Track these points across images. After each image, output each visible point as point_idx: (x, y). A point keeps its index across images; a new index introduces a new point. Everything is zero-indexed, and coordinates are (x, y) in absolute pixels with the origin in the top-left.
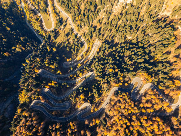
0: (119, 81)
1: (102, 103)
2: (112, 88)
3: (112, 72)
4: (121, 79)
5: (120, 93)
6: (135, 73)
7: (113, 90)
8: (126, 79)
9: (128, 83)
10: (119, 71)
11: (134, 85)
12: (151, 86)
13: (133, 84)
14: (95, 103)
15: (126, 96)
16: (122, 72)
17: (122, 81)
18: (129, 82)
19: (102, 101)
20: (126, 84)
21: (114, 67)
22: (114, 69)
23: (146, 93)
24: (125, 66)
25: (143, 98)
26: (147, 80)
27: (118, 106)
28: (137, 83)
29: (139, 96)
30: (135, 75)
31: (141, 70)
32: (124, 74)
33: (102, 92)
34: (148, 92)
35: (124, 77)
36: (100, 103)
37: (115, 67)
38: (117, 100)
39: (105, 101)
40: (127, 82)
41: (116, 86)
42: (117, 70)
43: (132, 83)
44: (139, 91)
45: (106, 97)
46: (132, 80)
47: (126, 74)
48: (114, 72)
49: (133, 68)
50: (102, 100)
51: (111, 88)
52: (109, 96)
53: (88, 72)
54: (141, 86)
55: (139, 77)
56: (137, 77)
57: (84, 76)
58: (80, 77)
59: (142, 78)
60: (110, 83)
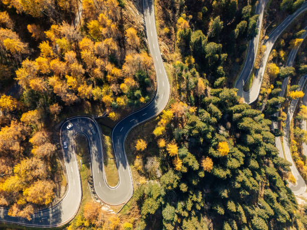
0: (169, 135)
1: (162, 27)
2: (172, 95)
4: (173, 149)
5: (138, 92)
6: (145, 210)
7: (165, 88)
8: (154, 164)
9: (140, 152)
10: (201, 168)
11: (117, 167)
12: (57, 215)
13: (124, 166)
14: (181, 11)
15: (107, 98)
16: (188, 175)
17: (162, 143)
18: (138, 162)
19: (166, 30)
20: (141, 145)
21: (224, 168)
23: (54, 174)
24: (194, 203)
25: (48, 148)
26: (86, 224)
27: (104, 31)
28: (113, 180)
29: (73, 141)
30: (140, 202)
32: (176, 172)
33: (189, 61)
35: (168, 162)
36: (168, 20)
37: (221, 173)
38: (129, 57)
39: (156, 37)
40: (145, 155)
41: (166, 109)
42: (208, 164)
43: (128, 167)
45: (165, 52)
46: (137, 175)
47: (170, 177)
48: (211, 150)
49: (168, 222)
50: (169, 35)
51: (175, 89)
52: (162, 60)
53: (262, 92)
54: (90, 183)
55: (123, 205)
56: (128, 204)
57: (263, 75)
58: (269, 62)
59: (109, 212)
60: (191, 105)
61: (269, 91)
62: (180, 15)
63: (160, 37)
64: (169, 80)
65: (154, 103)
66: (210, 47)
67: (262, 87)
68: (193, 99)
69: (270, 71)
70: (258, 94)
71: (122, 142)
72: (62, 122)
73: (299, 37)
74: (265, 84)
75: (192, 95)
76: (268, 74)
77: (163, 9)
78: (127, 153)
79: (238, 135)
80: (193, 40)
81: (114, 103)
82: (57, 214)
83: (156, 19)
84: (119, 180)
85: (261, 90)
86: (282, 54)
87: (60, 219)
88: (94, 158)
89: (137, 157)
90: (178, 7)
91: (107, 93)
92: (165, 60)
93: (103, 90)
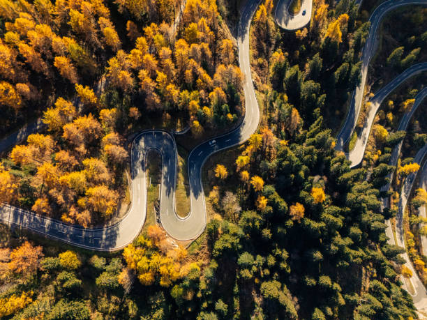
0: (254, 169)
2: (262, 124)
3: (309, 190)
6: (217, 246)
9: (219, 181)
11: (188, 194)
12: (112, 238)
13: (196, 195)
15: (194, 105)
18: (214, 194)
21: (318, 220)
22: (314, 211)
23: (119, 186)
24: (279, 259)
26: (149, 244)
28: (183, 210)
31: (203, 286)
33: (282, 98)
34: (112, 194)
36: (262, 52)
39: (249, 65)
40: (224, 187)
43: (202, 194)
44: (155, 181)
45: (257, 80)
46: (212, 211)
48: (303, 194)
51: (265, 118)
52: (253, 88)
53: (366, 156)
54: (156, 208)
55: (191, 242)
56: (198, 241)
57: (367, 136)
58: (375, 123)
59: (174, 247)
60: (282, 139)
61: (376, 157)
62: (275, 50)
63: (253, 66)
64: (260, 107)
65: (239, 130)
66: (307, 85)
67: (366, 150)
68: (284, 134)
69: (376, 134)
70: (362, 158)
71: (198, 167)
72: (137, 133)
73: (411, 97)
74: (370, 147)
75: (283, 131)
76: (374, 137)
77: (258, 40)
78: (202, 181)
79: (336, 194)
80: (288, 74)
81: (200, 110)
82: (112, 236)
83: (250, 49)
84: (190, 210)
85: (365, 154)
86: (390, 116)
87: (115, 243)
88: (163, 180)
89: (215, 188)
90: (274, 42)
91: (194, 99)
92: (256, 88)
93: (192, 94)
***
## Your objective
Rewrite all of the entries above with "top-left" changed to "upper-left" and everything else left unchanged, and omit the pictures from your answer.

## Result of this exercise
Track these points across images. After each image, output each visible point as point_idx: (x, y). A point keeps its index across images; a new index introduces a new point. Everything is zero-indexed, and coordinates are (x, y) in absolute pixels with the origin in the upper-left.
0: (119, 81)
1: (102, 103)
2: (112, 88)
3: (112, 72)
4: (121, 79)
5: (120, 93)
6: (135, 73)
7: (113, 90)
8: (126, 79)
9: (128, 83)
10: (119, 71)
11: (134, 85)
12: (151, 86)
13: (133, 84)
14: (95, 103)
15: (126, 96)
16: (122, 72)
17: (122, 81)
18: (129, 82)
19: (102, 101)
20: (126, 84)
21: (114, 67)
22: (114, 69)
23: (146, 93)
24: (125, 66)
25: (143, 98)
26: (147, 80)
27: (118, 106)
28: (137, 83)
29: (139, 96)
30: (135, 75)
31: (141, 70)
32: (124, 74)
33: (102, 92)
34: (148, 92)
35: (124, 77)
36: (100, 103)
37: (115, 67)
38: (117, 100)
39: (105, 101)
40: (127, 82)
41: (116, 86)
42: (117, 70)
43: (132, 83)
44: (139, 91)
45: (106, 97)
46: (132, 80)
47: (126, 74)
48: (114, 72)
49: (133, 68)
50: (102, 100)
51: (111, 88)
52: (109, 96)
53: (88, 72)
54: (141, 86)
55: (139, 77)
56: (137, 77)
57: (84, 76)
58: (80, 77)
59: (142, 78)
60: (110, 83)
0: (169, 135)
1: (162, 27)
2: (172, 95)
4: (173, 149)
5: (138, 92)
6: (145, 210)
7: (165, 88)
8: (154, 164)
9: (140, 152)
10: (201, 168)
11: (117, 167)
12: (57, 215)
13: (124, 166)
14: (181, 11)
15: (107, 98)
16: (188, 175)
17: (162, 143)
18: (138, 162)
19: (166, 30)
20: (141, 145)
21: (224, 168)
23: (54, 174)
24: (194, 203)
25: (48, 148)
26: (86, 224)
27: (104, 31)
28: (113, 180)
29: (73, 141)
30: (140, 202)
32: (176, 172)
33: (189, 61)
35: (168, 162)
36: (168, 20)
37: (221, 173)
38: (129, 57)
39: (156, 37)
40: (145, 155)
41: (166, 109)
42: (208, 164)
43: (128, 167)
45: (165, 52)
46: (137, 175)
47: (170, 177)
48: (211, 150)
49: (168, 222)
50: (169, 35)
51: (175, 89)
52: (162, 60)
53: (262, 92)
54: (90, 183)
55: (123, 205)
56: (128, 204)
57: (263, 75)
58: (269, 62)
59: (109, 212)
60: (191, 105)
61: (269, 91)
62: (180, 15)
63: (160, 37)
64: (169, 80)
65: (154, 103)
66: (210, 47)
67: (262, 87)
68: (193, 99)
69: (270, 71)
70: (258, 94)
71: (122, 142)
72: (62, 122)
73: (299, 37)
74: (265, 84)
75: (192, 95)
76: (268, 74)
77: (163, 9)
78: (127, 153)
79: (238, 135)
80: (193, 40)
81: (114, 103)
82: (57, 214)
83: (156, 19)
84: (119, 180)
85: (261, 90)
86: (282, 54)
87: (60, 219)
88: (94, 158)
89: (137, 157)
90: (178, 7)
91: (107, 93)
92: (165, 60)
93: (103, 90)
0: (254, 169)
2: (262, 124)
3: (309, 190)
6: (217, 246)
9: (219, 181)
11: (188, 194)
12: (112, 238)
13: (196, 195)
15: (194, 105)
18: (214, 194)
21: (318, 220)
22: (314, 211)
23: (119, 186)
24: (279, 259)
26: (149, 244)
28: (183, 210)
31: (203, 286)
33: (282, 98)
34: (112, 194)
36: (262, 52)
39: (249, 65)
40: (224, 187)
43: (202, 194)
44: (155, 181)
45: (257, 80)
46: (212, 211)
48: (303, 194)
51: (265, 118)
52: (253, 88)
53: (366, 156)
54: (156, 208)
55: (191, 242)
56: (198, 241)
57: (367, 136)
58: (375, 123)
59: (174, 247)
60: (282, 139)
61: (376, 157)
62: (275, 50)
63: (253, 66)
64: (260, 107)
65: (239, 130)
66: (307, 85)
67: (366, 150)
68: (284, 134)
69: (376, 134)
70: (362, 158)
71: (198, 167)
72: (137, 133)
73: (411, 97)
74: (370, 147)
75: (283, 131)
76: (374, 137)
77: (258, 40)
78: (202, 181)
79: (336, 194)
80: (288, 74)
81: (200, 110)
82: (112, 236)
83: (250, 49)
84: (190, 210)
85: (365, 154)
86: (390, 116)
87: (115, 243)
88: (163, 180)
89: (215, 188)
90: (274, 42)
91: (194, 99)
92: (256, 88)
93: (192, 94)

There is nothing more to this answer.